(Prompt): Please quote the records below word for word, from their first line through the line that contains "What is the spread", including that line.

(Data provided):
┌────────

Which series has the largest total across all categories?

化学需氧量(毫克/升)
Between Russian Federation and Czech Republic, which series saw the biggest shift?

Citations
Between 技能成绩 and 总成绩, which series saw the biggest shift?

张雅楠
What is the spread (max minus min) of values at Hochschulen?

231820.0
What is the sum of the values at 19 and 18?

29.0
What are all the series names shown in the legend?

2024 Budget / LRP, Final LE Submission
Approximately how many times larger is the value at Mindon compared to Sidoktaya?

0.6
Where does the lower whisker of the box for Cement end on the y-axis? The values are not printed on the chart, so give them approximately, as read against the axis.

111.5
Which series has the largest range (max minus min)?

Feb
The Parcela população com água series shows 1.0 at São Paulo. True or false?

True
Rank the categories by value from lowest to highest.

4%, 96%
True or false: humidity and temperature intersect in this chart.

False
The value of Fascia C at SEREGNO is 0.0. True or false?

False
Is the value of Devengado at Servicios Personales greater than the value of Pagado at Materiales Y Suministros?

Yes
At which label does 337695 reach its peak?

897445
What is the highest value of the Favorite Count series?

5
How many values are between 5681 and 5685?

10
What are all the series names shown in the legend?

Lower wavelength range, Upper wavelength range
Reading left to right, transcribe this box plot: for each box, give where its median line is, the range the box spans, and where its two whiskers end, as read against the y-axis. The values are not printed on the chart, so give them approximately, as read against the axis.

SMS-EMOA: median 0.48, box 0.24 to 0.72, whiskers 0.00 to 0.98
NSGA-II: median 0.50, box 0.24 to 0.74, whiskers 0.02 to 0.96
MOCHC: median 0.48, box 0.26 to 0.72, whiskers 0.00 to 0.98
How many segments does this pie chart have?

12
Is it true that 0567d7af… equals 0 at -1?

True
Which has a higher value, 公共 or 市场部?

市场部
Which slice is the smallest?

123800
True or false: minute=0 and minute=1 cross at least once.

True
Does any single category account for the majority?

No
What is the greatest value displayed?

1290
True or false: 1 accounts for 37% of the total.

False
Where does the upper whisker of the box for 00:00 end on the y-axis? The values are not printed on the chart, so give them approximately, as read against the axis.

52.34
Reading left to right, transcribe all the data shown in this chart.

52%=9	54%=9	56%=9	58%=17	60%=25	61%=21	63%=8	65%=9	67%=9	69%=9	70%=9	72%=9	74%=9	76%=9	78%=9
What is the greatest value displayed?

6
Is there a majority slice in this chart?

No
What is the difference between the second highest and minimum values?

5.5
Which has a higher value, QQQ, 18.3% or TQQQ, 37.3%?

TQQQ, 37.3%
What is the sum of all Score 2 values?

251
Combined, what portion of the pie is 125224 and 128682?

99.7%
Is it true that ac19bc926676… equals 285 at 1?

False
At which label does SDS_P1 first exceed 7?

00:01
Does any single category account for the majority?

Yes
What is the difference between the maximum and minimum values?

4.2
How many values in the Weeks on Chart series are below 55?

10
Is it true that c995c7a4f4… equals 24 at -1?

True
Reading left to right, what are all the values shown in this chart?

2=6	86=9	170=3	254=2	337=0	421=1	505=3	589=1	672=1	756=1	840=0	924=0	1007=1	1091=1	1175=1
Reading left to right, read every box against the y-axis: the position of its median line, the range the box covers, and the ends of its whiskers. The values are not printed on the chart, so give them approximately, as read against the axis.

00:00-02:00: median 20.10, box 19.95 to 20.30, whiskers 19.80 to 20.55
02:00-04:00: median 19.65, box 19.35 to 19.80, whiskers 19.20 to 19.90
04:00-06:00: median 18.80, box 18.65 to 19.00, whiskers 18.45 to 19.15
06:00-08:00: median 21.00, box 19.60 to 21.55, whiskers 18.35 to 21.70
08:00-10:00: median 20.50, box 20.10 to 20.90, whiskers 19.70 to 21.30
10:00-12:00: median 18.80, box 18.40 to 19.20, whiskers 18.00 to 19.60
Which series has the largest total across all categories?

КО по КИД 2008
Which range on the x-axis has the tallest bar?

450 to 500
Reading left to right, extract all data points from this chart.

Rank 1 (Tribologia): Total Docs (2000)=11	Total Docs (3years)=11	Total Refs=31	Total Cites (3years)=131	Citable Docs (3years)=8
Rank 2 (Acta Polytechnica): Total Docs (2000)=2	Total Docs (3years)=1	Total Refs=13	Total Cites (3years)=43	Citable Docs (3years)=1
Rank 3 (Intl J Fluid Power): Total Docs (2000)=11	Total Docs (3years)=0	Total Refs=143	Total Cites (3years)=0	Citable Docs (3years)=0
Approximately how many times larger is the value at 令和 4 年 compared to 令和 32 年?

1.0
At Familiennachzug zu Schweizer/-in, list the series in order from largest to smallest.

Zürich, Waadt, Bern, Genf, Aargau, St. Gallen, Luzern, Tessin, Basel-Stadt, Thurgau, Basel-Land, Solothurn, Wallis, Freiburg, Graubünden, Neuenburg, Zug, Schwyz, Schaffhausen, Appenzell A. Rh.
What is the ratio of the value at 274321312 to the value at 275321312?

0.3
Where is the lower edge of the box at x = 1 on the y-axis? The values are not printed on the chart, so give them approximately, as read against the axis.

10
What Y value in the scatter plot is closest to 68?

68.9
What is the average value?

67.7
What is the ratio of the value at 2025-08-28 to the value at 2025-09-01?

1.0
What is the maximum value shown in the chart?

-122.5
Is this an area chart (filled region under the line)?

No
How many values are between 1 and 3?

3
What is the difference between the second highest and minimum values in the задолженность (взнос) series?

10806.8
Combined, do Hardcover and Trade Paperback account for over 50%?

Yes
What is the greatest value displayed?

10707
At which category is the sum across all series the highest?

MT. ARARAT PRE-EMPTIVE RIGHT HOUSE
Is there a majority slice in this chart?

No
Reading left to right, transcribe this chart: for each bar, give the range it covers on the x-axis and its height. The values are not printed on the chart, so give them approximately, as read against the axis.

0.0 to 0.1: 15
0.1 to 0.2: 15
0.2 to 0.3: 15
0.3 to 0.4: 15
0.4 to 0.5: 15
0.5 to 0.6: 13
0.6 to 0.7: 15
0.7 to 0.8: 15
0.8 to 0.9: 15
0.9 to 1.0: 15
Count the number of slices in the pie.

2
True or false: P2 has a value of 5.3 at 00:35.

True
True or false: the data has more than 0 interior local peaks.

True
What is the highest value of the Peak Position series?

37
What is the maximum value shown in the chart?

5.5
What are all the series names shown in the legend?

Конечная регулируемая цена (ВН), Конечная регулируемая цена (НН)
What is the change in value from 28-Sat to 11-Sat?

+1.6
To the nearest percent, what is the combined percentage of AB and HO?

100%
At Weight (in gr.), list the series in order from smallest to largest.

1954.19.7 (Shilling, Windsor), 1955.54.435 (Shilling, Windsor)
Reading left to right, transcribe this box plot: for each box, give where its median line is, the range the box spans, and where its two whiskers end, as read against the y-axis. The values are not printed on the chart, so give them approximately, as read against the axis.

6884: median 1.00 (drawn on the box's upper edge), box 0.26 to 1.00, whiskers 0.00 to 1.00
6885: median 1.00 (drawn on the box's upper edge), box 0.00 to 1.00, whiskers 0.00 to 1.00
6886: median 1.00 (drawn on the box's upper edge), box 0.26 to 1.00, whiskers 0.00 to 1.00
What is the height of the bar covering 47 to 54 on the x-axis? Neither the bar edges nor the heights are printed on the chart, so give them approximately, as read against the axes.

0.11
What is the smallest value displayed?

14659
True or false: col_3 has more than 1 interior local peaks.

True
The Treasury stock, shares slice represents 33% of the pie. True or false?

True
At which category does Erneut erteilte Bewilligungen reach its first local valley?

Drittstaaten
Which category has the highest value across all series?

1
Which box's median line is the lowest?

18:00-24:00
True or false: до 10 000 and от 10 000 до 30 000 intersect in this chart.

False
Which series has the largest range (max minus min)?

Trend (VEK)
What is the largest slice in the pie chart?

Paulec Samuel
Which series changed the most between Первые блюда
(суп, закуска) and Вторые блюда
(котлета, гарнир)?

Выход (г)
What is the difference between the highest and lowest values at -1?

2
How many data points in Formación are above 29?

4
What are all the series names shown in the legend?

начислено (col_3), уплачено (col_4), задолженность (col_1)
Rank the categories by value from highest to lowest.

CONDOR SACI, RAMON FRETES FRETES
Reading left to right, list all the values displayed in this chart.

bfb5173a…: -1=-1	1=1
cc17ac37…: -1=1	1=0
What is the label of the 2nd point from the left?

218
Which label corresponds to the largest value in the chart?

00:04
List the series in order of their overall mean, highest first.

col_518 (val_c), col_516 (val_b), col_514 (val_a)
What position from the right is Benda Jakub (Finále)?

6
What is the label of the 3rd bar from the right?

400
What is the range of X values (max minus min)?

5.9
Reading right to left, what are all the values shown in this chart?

└────────

(Exercise solution):
Which series has the largest total across all categories?

化学需氧量(毫克/升)
Between Russian Federation and Czech Republic, which series saw the biggest shift?

Citations
Between 技能成绩 and 总成绩, which series saw the biggest shift?

张雅楠
What is the spread (max minus min) of values at Hochschulen?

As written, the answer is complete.